After her abortion, Rain became more vocal in her fight for women’s rights. She feels that if her abortion hadn’t happened that early in her life, she might not have been as strong a feminist as she is today.
“I wouldn’t have that experience of being told by the greater society that I couldn’t control my own body, that I had to have a baby,” Rain says. “I think it’s a question of agency.”
When Roe was decided, Rain felt a short-lived excitement thinking that women had secured the right to reproductive health and freedom. Now, looking back, she feels silly to have trusted the government.

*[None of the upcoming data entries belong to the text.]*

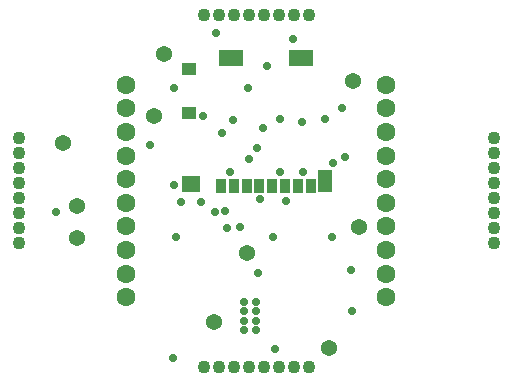
<source format=gbs>
G04*
G04 #@! TF.GenerationSoftware,Altium Limited,Altium Designer,24.0.1 (36)*
G04*
G04 Layer_Color=16711935*
%FSLAX44Y44*%
%MOMM*%
G71*
G04*
G04 #@! TF.SameCoordinates,BFD44B55-2052-4A58-B096-8A348341E0BB*
G04*
G04*
G04 #@! TF.FilePolarity,Negative*
G04*
G01*
G75*
%ADD39C,1.1000*%
%ADD40C,1.6000*%
%ADD41C,1.3700*%
%ADD42C,0.7000*%
%ADD58R,1.2700X1.9000*%
%ADD59R,0.8500X1.2000*%
%ADD60R,0.9500X1.2000*%
%ADD61R,1.6500X1.4500*%
%ADD62R,1.3000X1.1000*%
%ADD63R,2.0000X1.4500*%
D39*
X348000Y110090D02*
D03*
Y122790D02*
D03*
Y135490D02*
D03*
Y148190D02*
D03*
Y160890D02*
D03*
Y173590D02*
D03*
Y186290D02*
D03*
Y198990D02*
D03*
X-54000Y198910D02*
D03*
Y186210D02*
D03*
Y173510D02*
D03*
Y160810D02*
D03*
Y148110D02*
D03*
Y135410D02*
D03*
Y122710D02*
D03*
Y110010D02*
D03*
X102590Y5000D02*
D03*
X115290D02*
D03*
X127990D02*
D03*
X140690D02*
D03*
X153390D02*
D03*
X166090D02*
D03*
X178790D02*
D03*
X191490D02*
D03*
X191410Y303000D02*
D03*
X178710D02*
D03*
X166010D02*
D03*
X153310D02*
D03*
X140610D02*
D03*
X127910D02*
D03*
X115210D02*
D03*
X102510D02*
D03*
D40*
X36939Y104361D02*
D03*
Y64361D02*
D03*
Y84361D02*
D03*
Y164361D02*
D03*
Y124361D02*
D03*
Y144361D02*
D03*
Y224361D02*
D03*
Y184361D02*
D03*
Y204361D02*
D03*
Y244361D02*
D03*
X256903Y104361D02*
D03*
Y64361D02*
D03*
Y84361D02*
D03*
Y164361D02*
D03*
Y124361D02*
D03*
Y144361D02*
D03*
Y224361D02*
D03*
Y184361D02*
D03*
Y204361D02*
D03*
Y244361D02*
D03*
D41*
X60454Y218010D02*
D03*
X233941Y124000D02*
D03*
X229291Y247319D02*
D03*
X139559Y101629D02*
D03*
X208740Y21758D02*
D03*
X110958Y43685D02*
D03*
X68875Y270135D02*
D03*
X-16136Y194730D02*
D03*
X-5000Y142028D02*
D03*
Y114605D02*
D03*
D42*
X77525Y241254D02*
D03*
X222614Y182827D02*
D03*
X212325Y178044D02*
D03*
X161143Y115000D02*
D03*
X148595Y85293D02*
D03*
X156143Y260075D02*
D03*
X227195Y87611D02*
D03*
X163379Y20896D02*
D03*
X140525Y241254D02*
D03*
X100125Y145110D02*
D03*
X79275Y115702D02*
D03*
X124872Y170375D02*
D03*
X120743Y137642D02*
D03*
X133025Y124264D02*
D03*
X122675Y122790D02*
D03*
X112025Y136907D02*
D03*
X146597Y36500D02*
D03*
Y44478D02*
D03*
Y52793D02*
D03*
Y60539D02*
D03*
X136875Y36500D02*
D03*
Y44478D02*
D03*
X137175Y52793D02*
D03*
Y60539D02*
D03*
X76475Y12620D02*
D03*
X228315Y53041D02*
D03*
X210919Y115500D02*
D03*
X77525Y159375D02*
D03*
X172393Y145584D02*
D03*
X150393Y147875D02*
D03*
X140875Y181750D02*
D03*
X178385Y282621D02*
D03*
X167143Y215244D02*
D03*
X127119Y214361D02*
D03*
X186875Y170375D02*
D03*
X167622D02*
D03*
X205310Y215644D02*
D03*
X186254Y213000D02*
D03*
X219918Y224361D02*
D03*
X-22000Y136360D02*
D03*
X56895Y193000D02*
D03*
X102192Y218000D02*
D03*
X118125Y203089D02*
D03*
X152893Y208000D02*
D03*
X112875Y287725D02*
D03*
X83275Y145110D02*
D03*
X147827Y190502D02*
D03*
D58*
X205475Y162375D02*
D03*
D59*
X193375Y158875D02*
D03*
D60*
X182875D02*
D03*
X171875D02*
D03*
X160875D02*
D03*
X149875D02*
D03*
X138875D02*
D03*
X127875D02*
D03*
X116875D02*
D03*
D61*
X92275Y160125D02*
D03*
D62*
X90525Y257375D02*
D03*
Y220375D02*
D03*
D63*
X125525Y267125D02*
D03*
X185225D02*
D03*
M02*

</source>
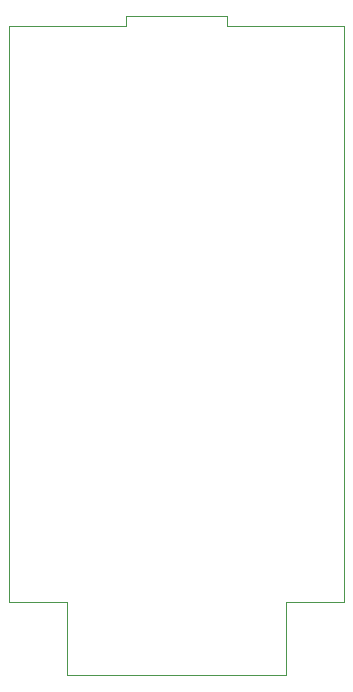
<source format=gbr>
%TF.GenerationSoftware,Altium Limited,Altium Designer,21.3.2 (30)*%
G04 Layer_Color=32768*
%FSLAX25Y25*%
%MOIN*%
%TF.SameCoordinates,C3D6B9D7-463A-470E-9858-FE52AE1E130A*%
%TF.FilePolarity,Positive*%
%TF.FileFunction,Other,Mechanical_15*%
%TF.Part,Single*%
G01*
G75*
%TA.AperFunction,NonConductor*%
%ADD52C,0.00197*%
D52*
X163906Y207976D02*
Y399945D01*
X52095Y207976D02*
Y399945D01*
Y207976D02*
X71583D01*
X144417D02*
X163906D01*
X144417Y183685D02*
Y207976D01*
X71583Y183685D02*
X144417D01*
X71583D02*
Y207976D01*
X125008Y399945D02*
X163906D01*
X125008D02*
Y403370D01*
X91031D02*
X125008D01*
X91031Y399945D02*
Y403370D01*
X52095Y399945D02*
X91031D01*
%TF.MD5,8cc02f540730b714e8f8cbbbbd7d0757*%
M02*

</source>
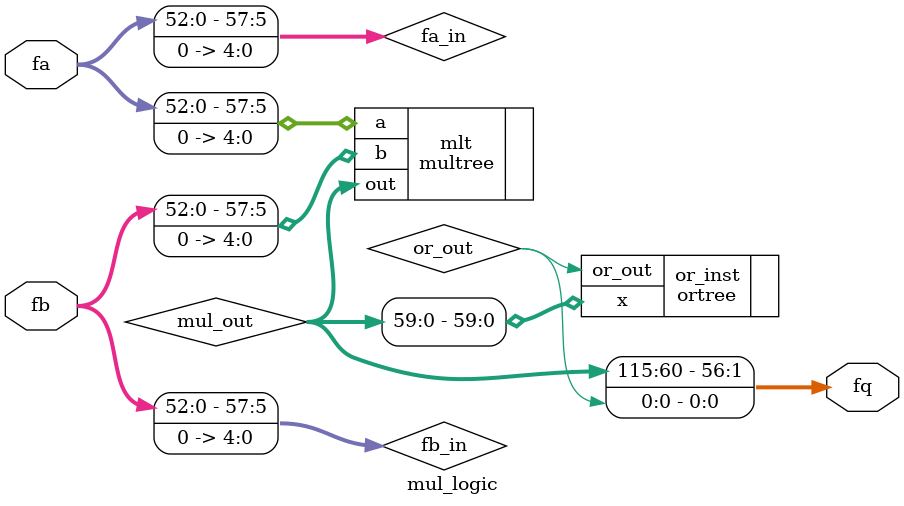
<source format=sv>
module mul_logic (
    input [52:0] fa,        
    input [52:0] fb,  
    output [56:0] fq 
);

wire [57:0] fa_in, fb_in;
assign fa_in = {fa, 5'b0};
assign fb_in = {fb, 5'b0};


wire [115:0] mul_out;        
multree mlt (
    .a(fa_in),
    .b(fb_in),
    .out(mul_out)
);


parameter n = 60;
wire or_out;
ortree #(n) or_inst (
    .x(mul_out[59:0]),
    .or_out(or_out)
);

assign fq = {mul_out[115:60], or_out};


endmodule


</source>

“How did I ever believe that they would let us have it?” Rain says. “How did I ever believe that the patriarchy would ever let women have rights of their own, to control their own bodies, to control their own lives, to have a job that pays well, to be able to drive, to marry who you want. I’m never trusting them again ever.”
Though disappointing to Rain, Pat and countless others, the Supreme Court’s decision has revitalized the activism of the past. Recently, Rain has been primarily donating money to organizations. And says she would drive anyone out of state to get an abortion if they needed help with transportation.
“What’s happening now is all of us gray heads are just gonna be back in action, and the younger women will have a lot of support from us,” Rain says. “We may not be marching in the streets, but we will be with you.”